The Lady of Caladan

Brian Herbert, Kevin J. Anderson
The Lady of Caladan Cover

The Lady of Caladan


My rating system: I begin with one star being equivalent to a rating of "C -". Progressing upwards, I add ½ star for each step, up to the maximum 5 stars, which is equivalent to a rating of "A"+. I reserve ½ star for BOMBS, there being no option of zero or negative stars. Even though I rated this novel "C", that only translates to 1 ½ stars in my system.

Most people on Worlds Without End never ever rate anything lower than 2 /12 stars - thus they squander half of potential space in the ratings system. Then they are left with little space to distinguish between mundane, ordinary, everyday novels and those that are truly extraordinary. Furthermore, they neglect to give visitors to the site - the potential readers of the novels they are rating - any hint whatsoever that some of these novels are not really worth their time. I do not rate novels ½ star to be unkind - I do so to caution readers wandering through the vast minefield that is SF & F.

My Review

If you are mistakenly looking here for the books that inspired new movie - you have definitely come to the WRONG place. The novel you are seeking is "Dune", a masterwork by Frank Herbert. The novel is truly amazing, and the first 2 sequels - Dune Messiah and Children of Dune - continue the narrative at a level that is only slightly diminished.
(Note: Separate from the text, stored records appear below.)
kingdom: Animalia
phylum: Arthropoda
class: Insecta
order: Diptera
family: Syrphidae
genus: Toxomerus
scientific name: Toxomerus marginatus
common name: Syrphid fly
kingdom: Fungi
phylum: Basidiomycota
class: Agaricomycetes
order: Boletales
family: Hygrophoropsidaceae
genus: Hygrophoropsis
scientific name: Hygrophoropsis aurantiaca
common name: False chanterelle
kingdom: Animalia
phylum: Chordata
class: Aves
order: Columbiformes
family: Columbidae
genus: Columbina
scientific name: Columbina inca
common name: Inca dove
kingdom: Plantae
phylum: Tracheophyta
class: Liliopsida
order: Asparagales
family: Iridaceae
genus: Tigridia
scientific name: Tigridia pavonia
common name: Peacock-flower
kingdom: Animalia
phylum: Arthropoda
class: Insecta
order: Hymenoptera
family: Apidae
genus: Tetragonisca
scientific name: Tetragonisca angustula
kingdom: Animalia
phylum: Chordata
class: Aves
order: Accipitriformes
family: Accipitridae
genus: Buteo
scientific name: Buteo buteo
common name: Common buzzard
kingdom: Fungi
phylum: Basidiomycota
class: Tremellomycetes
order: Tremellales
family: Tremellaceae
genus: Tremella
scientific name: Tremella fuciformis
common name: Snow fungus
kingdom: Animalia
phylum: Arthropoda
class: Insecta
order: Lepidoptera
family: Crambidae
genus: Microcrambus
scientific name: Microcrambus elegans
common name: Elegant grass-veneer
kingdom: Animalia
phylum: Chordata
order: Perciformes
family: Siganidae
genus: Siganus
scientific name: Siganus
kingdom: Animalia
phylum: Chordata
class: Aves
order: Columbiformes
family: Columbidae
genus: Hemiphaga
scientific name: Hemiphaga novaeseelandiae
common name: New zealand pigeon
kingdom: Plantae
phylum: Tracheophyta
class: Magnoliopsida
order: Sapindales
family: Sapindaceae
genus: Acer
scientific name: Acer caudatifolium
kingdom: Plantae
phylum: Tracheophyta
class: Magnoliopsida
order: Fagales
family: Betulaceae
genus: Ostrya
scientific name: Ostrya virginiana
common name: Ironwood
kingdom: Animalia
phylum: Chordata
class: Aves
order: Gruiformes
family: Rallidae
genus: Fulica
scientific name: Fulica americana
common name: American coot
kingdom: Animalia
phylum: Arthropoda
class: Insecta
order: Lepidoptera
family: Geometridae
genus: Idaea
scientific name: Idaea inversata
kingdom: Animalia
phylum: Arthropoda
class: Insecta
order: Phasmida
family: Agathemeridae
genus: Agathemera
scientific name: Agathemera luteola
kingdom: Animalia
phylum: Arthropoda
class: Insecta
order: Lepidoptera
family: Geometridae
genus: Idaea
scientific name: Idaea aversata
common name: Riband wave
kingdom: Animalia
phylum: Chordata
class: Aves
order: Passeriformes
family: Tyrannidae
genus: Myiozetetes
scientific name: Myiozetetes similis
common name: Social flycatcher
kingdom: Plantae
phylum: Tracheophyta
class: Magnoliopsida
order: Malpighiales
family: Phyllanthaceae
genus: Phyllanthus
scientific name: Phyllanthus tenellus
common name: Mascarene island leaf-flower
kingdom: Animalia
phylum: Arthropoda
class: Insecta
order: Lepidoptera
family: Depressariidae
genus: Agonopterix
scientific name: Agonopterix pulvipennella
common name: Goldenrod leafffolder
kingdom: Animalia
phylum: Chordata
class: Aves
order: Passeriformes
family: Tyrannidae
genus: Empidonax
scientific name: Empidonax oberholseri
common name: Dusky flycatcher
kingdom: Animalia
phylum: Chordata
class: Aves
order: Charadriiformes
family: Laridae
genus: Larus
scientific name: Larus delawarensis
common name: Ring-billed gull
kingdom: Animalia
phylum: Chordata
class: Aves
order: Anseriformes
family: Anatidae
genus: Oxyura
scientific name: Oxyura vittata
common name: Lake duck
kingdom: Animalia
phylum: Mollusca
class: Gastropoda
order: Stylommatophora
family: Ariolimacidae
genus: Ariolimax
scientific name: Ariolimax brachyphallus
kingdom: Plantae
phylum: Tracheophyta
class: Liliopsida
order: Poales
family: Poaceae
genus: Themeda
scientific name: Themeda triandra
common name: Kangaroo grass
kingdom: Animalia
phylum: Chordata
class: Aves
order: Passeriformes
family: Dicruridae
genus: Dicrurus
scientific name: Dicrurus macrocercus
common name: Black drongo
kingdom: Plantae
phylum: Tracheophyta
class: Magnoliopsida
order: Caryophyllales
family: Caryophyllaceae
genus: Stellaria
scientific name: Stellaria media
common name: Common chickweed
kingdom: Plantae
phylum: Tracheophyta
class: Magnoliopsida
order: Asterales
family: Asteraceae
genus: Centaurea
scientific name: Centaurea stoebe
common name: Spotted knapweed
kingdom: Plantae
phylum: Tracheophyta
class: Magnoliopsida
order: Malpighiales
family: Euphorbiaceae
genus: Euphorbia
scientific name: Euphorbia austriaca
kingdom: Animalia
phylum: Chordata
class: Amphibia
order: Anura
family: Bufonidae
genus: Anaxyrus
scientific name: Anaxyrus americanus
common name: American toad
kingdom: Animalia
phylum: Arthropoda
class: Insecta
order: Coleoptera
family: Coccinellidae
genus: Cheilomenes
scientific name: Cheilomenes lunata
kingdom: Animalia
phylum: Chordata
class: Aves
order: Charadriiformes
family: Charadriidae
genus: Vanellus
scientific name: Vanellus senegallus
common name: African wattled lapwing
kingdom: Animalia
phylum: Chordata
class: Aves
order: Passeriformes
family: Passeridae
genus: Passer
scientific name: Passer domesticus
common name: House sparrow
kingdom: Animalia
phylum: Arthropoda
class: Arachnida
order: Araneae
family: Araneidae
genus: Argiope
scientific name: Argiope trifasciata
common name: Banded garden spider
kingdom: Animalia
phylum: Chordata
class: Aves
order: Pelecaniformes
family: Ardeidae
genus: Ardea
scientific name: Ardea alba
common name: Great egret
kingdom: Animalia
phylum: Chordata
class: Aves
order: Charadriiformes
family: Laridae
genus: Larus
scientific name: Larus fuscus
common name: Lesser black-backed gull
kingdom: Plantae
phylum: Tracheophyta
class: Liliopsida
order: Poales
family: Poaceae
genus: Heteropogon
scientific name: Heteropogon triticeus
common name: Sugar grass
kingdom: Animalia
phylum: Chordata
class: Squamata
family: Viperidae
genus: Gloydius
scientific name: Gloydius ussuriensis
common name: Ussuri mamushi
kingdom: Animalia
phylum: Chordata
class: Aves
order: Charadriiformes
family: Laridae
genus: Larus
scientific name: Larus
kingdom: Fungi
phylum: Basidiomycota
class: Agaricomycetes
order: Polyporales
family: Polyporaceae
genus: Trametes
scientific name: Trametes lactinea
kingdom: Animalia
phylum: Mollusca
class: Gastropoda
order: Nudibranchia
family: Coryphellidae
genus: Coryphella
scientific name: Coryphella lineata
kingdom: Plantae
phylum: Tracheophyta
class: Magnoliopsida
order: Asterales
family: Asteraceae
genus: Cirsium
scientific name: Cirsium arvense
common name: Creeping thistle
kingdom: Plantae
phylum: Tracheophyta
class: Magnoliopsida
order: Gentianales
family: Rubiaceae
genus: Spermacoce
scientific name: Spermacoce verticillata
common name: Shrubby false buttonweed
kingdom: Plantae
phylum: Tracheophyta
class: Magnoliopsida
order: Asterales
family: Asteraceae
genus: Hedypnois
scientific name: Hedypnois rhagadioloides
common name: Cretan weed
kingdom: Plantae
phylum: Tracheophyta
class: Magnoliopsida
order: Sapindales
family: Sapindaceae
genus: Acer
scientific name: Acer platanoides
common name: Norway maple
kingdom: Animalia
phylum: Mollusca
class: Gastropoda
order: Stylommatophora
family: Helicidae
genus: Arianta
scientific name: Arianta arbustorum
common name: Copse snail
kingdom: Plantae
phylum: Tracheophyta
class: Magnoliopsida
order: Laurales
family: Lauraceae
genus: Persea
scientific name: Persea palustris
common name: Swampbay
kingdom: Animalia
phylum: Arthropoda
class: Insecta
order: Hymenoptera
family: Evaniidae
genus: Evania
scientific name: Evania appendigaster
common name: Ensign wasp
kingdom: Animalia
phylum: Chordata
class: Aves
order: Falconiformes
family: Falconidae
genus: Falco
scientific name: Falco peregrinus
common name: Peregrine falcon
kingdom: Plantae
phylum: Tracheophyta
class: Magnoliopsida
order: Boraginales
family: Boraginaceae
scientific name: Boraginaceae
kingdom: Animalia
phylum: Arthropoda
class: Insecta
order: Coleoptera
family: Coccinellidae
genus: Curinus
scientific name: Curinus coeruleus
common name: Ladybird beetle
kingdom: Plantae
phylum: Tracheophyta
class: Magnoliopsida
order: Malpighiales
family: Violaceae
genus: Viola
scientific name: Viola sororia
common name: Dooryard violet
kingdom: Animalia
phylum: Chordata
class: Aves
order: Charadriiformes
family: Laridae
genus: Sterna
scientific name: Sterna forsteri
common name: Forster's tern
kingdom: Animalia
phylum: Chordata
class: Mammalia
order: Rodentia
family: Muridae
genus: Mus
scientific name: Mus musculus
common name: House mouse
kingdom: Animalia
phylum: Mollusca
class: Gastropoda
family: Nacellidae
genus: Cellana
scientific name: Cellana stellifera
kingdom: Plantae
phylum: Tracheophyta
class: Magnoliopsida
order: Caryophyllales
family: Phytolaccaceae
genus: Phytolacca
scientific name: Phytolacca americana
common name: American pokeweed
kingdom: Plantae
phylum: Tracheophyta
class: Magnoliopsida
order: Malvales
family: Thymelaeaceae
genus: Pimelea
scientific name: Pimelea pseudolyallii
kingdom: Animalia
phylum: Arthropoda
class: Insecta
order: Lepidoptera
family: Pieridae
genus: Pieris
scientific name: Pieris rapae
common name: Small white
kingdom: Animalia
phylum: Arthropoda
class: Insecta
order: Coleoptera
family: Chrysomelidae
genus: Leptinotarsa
After you read the original novel Dune, and perhaps the first 2 sequels listed above, you will have to ask yourself whether it is worth taking the risk that later sequels, most especially sequels by another hand entirely, will diminish your appreciation of the original work. If you enjoyed the original "Alien", and the even better "Aliens", is it sensible to expect that endless pale imitations by other cinematographers will be worth viewing?

Obviously, since I am writing this review, I did decide to take the chance, and I do continue to read these many "sequels by another hand" (or two sets of hands). As long as you have toned down your expectations, the books in this series are mostly okay. Yes, there is considerable repetition - poor Paul (and the readers) have been reminded endlessly of the wise sayings of Thufir Hawat, we have been told countless times of the Sappho juice that stains the lips of mentats, we know how noble Duke Leto is, and how incredibly bloodthirsty and evil those Harkonnens are. This novel, as well as the immediately preceding installment - The Duke of Caladan - are reasonable, workmanlike additions to the latter series (up to about 15 or so by now). Nothing terrible, nothing great, mostly just more of the same.

All of which proves, once again, that the remarkable Frank Herbert was no better at posthumous collaborations than anyone else. And no, sadly, there is no evidence whatsoever that his son Brian inherited his prodigious writing talent.